Based on the above, we obtain the 5 movies that are most similar to movie with id: 471. They are:
William Shakespeare's Romeo + Juliet (1996),
"Jacob's Ladder (1990)',
'Bride of the Wind (2001)',
'Stop Making Sense (1984)',
'Mighty Wind, A (2003)',
'Kon-Tiki (2012)'.

## The Report 
### Motivation: 
I dig deep into ALS collaberative recommendation engine by using Spark MLlib and give recommendation with user based movie recommendation with a scalable matrix factorization technique.

### Step1

First I load four of datasets, namely movie, rating, links and tags and conduct a number of data explorations on these data to get some basic information, such as number of users, number of movies, number of ratings per users and per movies respectively, and distribution of movies on different genres.

### Step2

After doing data preprocessings, I build an ALS model based on the rating data to predict the ratings, which is treated as degree of preference of movies among different users. The parameters (maxIter, rank, regParam) are tuned by grid search strategy via 5-fold cross validation to obtain the model with the smallest RMSE on the validation set.
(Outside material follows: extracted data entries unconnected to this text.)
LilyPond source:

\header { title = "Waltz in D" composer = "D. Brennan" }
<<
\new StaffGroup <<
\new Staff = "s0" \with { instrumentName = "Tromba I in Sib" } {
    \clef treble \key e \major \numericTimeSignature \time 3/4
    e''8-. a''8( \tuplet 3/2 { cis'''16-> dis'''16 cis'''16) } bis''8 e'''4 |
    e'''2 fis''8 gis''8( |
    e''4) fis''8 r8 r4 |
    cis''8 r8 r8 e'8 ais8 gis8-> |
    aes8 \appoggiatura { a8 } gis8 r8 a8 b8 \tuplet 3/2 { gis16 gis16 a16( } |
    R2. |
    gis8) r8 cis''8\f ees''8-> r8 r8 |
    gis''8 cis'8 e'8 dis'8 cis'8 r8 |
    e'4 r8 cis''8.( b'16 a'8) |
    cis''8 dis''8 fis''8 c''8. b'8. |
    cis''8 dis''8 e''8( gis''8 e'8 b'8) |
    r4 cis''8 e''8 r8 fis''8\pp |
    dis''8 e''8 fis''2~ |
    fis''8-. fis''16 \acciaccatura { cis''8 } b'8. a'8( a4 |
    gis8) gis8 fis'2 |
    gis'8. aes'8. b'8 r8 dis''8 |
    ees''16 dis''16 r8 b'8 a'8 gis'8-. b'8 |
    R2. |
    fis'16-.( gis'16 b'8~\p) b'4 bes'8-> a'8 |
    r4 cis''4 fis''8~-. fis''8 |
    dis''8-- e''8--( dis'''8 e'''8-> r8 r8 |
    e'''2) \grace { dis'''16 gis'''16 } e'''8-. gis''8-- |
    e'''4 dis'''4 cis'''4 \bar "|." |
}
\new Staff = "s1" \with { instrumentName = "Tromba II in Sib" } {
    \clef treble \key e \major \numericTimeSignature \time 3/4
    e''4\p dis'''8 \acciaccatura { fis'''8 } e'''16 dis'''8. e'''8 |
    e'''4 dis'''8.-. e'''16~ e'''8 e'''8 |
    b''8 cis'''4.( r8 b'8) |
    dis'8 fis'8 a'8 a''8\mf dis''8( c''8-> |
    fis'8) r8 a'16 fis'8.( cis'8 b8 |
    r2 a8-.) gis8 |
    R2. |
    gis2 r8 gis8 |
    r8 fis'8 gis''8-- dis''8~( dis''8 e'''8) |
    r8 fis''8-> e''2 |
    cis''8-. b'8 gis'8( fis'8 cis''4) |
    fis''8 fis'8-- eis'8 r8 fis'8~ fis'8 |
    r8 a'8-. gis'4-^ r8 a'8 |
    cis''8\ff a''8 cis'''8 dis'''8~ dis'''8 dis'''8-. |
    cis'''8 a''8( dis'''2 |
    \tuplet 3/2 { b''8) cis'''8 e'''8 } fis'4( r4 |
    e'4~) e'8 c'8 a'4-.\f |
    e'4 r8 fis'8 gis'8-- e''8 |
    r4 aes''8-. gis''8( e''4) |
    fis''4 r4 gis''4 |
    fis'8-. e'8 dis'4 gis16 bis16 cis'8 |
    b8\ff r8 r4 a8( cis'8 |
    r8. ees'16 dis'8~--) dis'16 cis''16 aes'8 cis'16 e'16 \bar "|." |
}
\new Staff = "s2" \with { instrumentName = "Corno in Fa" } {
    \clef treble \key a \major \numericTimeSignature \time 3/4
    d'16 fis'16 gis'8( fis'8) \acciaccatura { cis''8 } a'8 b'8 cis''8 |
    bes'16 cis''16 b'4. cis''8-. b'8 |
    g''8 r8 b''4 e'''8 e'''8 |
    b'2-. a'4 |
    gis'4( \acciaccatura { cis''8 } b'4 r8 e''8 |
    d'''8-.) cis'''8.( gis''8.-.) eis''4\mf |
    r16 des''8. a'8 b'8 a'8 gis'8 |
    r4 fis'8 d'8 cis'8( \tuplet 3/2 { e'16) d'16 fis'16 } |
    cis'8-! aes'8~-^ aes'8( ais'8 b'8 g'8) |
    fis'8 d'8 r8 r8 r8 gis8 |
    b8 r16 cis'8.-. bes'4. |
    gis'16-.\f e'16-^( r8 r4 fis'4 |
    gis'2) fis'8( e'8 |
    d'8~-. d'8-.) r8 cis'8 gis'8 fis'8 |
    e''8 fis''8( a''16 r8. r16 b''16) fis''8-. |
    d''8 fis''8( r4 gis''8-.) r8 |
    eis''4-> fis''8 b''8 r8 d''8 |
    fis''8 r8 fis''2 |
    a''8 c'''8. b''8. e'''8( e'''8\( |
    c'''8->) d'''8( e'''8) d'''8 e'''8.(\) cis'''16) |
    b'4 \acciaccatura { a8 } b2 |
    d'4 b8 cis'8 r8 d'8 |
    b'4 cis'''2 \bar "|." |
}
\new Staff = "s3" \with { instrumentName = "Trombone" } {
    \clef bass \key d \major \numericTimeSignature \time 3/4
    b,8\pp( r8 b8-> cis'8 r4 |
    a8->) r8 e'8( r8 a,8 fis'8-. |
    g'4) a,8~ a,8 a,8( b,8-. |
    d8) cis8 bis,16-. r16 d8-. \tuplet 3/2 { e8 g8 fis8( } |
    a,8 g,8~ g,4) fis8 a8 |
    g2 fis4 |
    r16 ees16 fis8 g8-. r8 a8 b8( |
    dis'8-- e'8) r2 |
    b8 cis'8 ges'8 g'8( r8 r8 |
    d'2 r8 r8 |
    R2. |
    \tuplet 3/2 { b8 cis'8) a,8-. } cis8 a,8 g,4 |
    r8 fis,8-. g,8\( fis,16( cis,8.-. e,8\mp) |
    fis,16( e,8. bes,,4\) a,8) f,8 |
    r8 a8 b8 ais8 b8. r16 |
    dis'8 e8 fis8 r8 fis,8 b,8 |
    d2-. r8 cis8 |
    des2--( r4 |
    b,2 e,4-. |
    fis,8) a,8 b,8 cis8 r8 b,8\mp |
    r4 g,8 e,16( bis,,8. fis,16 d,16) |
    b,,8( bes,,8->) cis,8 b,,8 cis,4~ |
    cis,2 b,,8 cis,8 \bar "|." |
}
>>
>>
This is considered to be the best model for prediction.

### Step3

By the best model obtained from the above step, making predictions of ratings on movies in the test set and calculating the RMSE to evaluate the model performance  are preparing for the next step.

### Step4  

In this step, I use the prediction results by the best model to recommend 5 movies for userID 575 and 232 respectively; and we also find 5 movies that are the most similar to movie with movieID 471 and 463 by the approximate nearest neighbor search algorithm on the movie feature vector.

### Conclusion
The RMSE of the best ALS model on the test data is 0.71, indicating the model is with good performance in predicting the ratings for movies; ALS model is able to provide both recommendations of movies based on user's preferences and also similar movies to a specific movie, which shows its effectiveness as one of most critical techniques in recommendation system. More works can be considered to further improve the model performance, such as making use of information from other data sets such as genres of movies and tag information, building ALS model incorporatng both explicit and implicit feedbacks, and try some other techniques such as KNN, Deep Learning, applying ensemble based on several methods, and so on.